§ **Description of the task**
Each line of the data needs to be transcribed exactly.

§ **Records provided**
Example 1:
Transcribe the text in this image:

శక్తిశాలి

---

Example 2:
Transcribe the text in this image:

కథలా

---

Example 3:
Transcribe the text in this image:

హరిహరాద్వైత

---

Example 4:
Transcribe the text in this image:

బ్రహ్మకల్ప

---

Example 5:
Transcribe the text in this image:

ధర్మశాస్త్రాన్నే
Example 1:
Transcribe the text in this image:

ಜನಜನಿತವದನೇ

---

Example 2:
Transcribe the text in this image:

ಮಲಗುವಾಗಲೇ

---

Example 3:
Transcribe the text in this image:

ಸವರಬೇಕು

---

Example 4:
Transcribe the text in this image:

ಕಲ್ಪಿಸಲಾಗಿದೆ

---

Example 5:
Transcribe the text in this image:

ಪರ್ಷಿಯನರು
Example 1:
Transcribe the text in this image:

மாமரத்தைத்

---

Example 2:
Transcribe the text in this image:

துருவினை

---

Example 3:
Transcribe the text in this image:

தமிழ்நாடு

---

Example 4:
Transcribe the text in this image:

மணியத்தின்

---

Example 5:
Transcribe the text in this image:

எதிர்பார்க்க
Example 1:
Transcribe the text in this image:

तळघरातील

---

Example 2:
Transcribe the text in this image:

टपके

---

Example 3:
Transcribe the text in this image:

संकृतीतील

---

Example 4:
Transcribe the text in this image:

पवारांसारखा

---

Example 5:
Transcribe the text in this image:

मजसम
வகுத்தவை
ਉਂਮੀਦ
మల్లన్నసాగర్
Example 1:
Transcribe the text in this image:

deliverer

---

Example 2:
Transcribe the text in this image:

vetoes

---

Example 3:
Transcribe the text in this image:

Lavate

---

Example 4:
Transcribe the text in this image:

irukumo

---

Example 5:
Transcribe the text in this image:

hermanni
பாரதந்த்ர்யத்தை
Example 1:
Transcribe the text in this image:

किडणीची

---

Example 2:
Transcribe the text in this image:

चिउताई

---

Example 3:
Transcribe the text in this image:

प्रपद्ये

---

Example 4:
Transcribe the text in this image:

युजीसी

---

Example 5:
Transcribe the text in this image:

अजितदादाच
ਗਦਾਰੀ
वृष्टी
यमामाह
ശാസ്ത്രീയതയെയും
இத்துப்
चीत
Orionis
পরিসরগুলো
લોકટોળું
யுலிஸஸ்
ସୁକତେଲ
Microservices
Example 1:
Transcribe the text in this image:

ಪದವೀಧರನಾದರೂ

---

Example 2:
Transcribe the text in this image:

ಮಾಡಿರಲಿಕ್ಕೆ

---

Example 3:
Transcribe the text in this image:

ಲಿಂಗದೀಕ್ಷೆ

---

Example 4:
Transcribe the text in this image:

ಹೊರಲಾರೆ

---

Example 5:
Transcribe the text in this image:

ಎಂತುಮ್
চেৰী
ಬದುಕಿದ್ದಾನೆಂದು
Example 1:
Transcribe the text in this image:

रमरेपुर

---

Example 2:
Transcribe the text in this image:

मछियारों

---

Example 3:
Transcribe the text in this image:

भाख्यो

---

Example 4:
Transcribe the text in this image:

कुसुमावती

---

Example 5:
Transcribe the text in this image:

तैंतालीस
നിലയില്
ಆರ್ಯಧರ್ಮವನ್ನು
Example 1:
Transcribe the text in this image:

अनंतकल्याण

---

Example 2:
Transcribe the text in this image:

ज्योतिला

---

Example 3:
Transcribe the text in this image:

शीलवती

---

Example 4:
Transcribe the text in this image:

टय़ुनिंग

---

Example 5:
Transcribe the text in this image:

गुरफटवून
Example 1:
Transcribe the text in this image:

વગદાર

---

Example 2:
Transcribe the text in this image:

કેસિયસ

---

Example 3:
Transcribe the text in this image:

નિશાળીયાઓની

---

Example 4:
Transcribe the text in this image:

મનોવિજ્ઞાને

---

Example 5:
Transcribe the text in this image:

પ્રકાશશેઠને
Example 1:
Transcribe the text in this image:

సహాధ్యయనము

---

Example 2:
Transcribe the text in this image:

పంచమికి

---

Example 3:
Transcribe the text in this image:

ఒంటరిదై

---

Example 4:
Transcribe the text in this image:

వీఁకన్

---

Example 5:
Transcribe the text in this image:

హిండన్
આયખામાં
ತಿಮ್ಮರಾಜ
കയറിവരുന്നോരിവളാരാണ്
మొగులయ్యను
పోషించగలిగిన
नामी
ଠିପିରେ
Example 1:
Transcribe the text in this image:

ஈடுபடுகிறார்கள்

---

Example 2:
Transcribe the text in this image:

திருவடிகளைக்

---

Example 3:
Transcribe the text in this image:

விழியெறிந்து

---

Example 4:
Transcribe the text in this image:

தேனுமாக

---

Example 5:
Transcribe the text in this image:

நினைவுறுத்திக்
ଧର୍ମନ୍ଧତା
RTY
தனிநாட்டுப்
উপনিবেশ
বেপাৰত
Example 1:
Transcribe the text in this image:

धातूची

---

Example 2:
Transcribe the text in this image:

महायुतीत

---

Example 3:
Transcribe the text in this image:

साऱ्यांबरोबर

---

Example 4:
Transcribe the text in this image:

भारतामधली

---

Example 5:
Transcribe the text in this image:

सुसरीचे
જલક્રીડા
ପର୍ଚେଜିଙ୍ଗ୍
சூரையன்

§ **Answer space**
Example 1:
Transcribe the text in this image:

శక్తిశాలి

---

Example 2:
Transcribe the text in this image:

కథలా

---

Example 3:
Transcribe the text in this image:

హరిహరాద్వైత

---

Example 4:
Transcribe the text in this image:

బ్రహ్మకల్ప

---

Example 5:
Transcribe the text in this image:

ధర్మశాస్త్రాన్నే
Example 1:
Transcribe the text in this image:

ಜನಜನಿತವದನೇ

---

Example 2:
Transcribe the text in this image:

ಮಲಗುವಾಗಲೇ

---

Example 3:
Transcribe the text in this image:

ಸವರಬೇಕು

---

Example 4:
Transcribe the text in this image:

ಕಲ್ಪಿಸಲಾಗಿದೆ

---

Example 5:
Transcribe the text in this image:

ಪರ್ಷಿಯನರು
Example 1:
Transcribe the text in this image:

மாமரத்தைத்

---

Example 2:
Transcribe the text in this image:

துருவினை

---

Example 3:
Transcribe the text in this image:

தமிழ்நாடு

---

Example 4:
Transcribe the text in this image:

மணியத்தின்

---

Example 5:
Transcribe the text in this image:

எதிர்பார்க்க
Example 1:
Transcribe the text in this image:

तळघरातील

---

Example 2:
Transcribe the text in this image:

टपके

---

Example 3:
Transcribe the text in this image:

संकृतीतील

---

Example 4:
Transcribe the text in this image:

पवारांसारखा

---

Example 5:
Transcribe the text in this image:

मजसम
வகுத்தவை
ਉਂਮੀਦ
మల్లన్నసాగర్
Example 1:
Transcribe the text in this image:

deliverer

---

Example 2:
Transcribe the text in this image:

vetoes

---

Example 3:
Transcribe the text in this image:

Lavate

---

Example 4:
Transcribe the text in this image:

irukumo

---

Example 5:
Transcribe the text in this image:

hermanni
பாரதந்த்ர்யத்தை
Example 1:
Transcribe the text in this image:

किडणीची

---

Example 2:
Transcribe the text in this image:

चिउताई

---

Example 3:
Transcribe the text in this image:

प्रपद्ये

---

Example 4:
Transcribe the text in this image:

युजीसी

---

Example 5:
Transcribe the text in this image:

अजितदादाच
ਗਦਾਰੀ
वृष्टी
यमामाह
ശാസ്ത്രീയതയെയും
இத்துப்
चीत
Orionis
পরিসরগুলো
લોકટોળું
யுலிஸஸ்
ସୁକତେଲ
Microservices
Example 1:
Transcribe the text in this image:

ಪದವೀಧರನಾದರೂ

---

Example 2:
Transcribe the text in this image:

ಮಾಡಿರಲಿಕ್ಕೆ

---

Example 3:
Transcribe the text in this image:

ಲಿಂಗದೀಕ್ಷೆ

---

Example 4:
Transcribe the text in this image:

ಹೊರಲಾರೆ

---

Example 5:
Transcribe the text in this image:

ಎಂತುಮ್
চেৰী
ಬದುಕಿದ್ದಾನೆಂದು
Example 1:
Transcribe the text in this image:

रमरेपुर

---

Example 2:
Transcribe the text in this image:

मछियारों

---

Example 3:
Transcribe the text in this image:

भाख्यो

---

Example 4:
Transcribe the text in this image:

कुसुमावती

---

Example 5:
Transcribe the text in this image:

तैंतालीस
നിലയില്
ಆರ್ಯಧರ್ಮವನ್ನು
Example 1:
Transcribe the text in this image:

अनंतकल्याण

---

Example 2:
Transcribe the text in this image:

ज्योतिला

---

Example 3:
Transcribe the text in this image:

शीलवती

---

Example 4:
Transcribe the text in this image:

टय़ुनिंग

---

Example 5:
Transcribe the text in this image:

गुरफटवून
Example 1:
Transcribe the text in this image:

વગદાર

---

Example 2:
Transcribe the text in this image:

કેસિયસ

---

Example 3:
Transcribe the text in this image:

નિશાળીયાઓની

---

Example 4:
Transcribe the text in this image:

મનોવિજ્ઞાને

---

Example 5:
Transcribe the text in this image:

પ્રકાશશેઠને
Example 1:
Transcribe the text in this image:

సహాధ్యయనము

---

Example 2:
Transcribe the text in this image:

పంచమికి

---

Example 3:
Transcribe the text in this image:

ఒంటరిదై

---

Example 4:
Transcribe the text in this image:

వీఁకన్

---

Example 5:
Transcribe the text in this image:

హిండన్
આયખામાં
ತಿಮ್ಮರಾಜ
കയറിവരുന്നോരിവളാരാണ്
మొగులయ్యను
పోషించగలిగిన
नामी
ଠିପିରେ
Example 1:
Transcribe the text in this image:

ஈடுபடுகிறார்கள்

---

Example 2:
Transcribe the text in this image:

திருவடிகளைக்

---

Example 3:
Transcribe the text in this image:

விழியெறிந்து

---

Example 4:
Transcribe the text in this image:

தேனுமாக

---

Example 5:
Transcribe the text in this image:

நினைவுறுத்திக்
ଧର୍ମନ୍ଧତା
RTY
தனிநாட்டுப்
উপনিবেশ
বেপাৰত
Example 1:
Transcribe the text in this image:

धातूची

---

Example 2:
Transcribe the text in this image:

महायुतीत

---

Example 3:
Transcribe the text in this image:

साऱ्यांबरोबर

---

Example 4:
Transcribe the text in this image:

भारतामधली

---

Example 5:
Transcribe the text in this image:

सुसरीचे
જલક્રીડા
ପର୍ଚେଜିଙ୍ଗ୍
சூரையன்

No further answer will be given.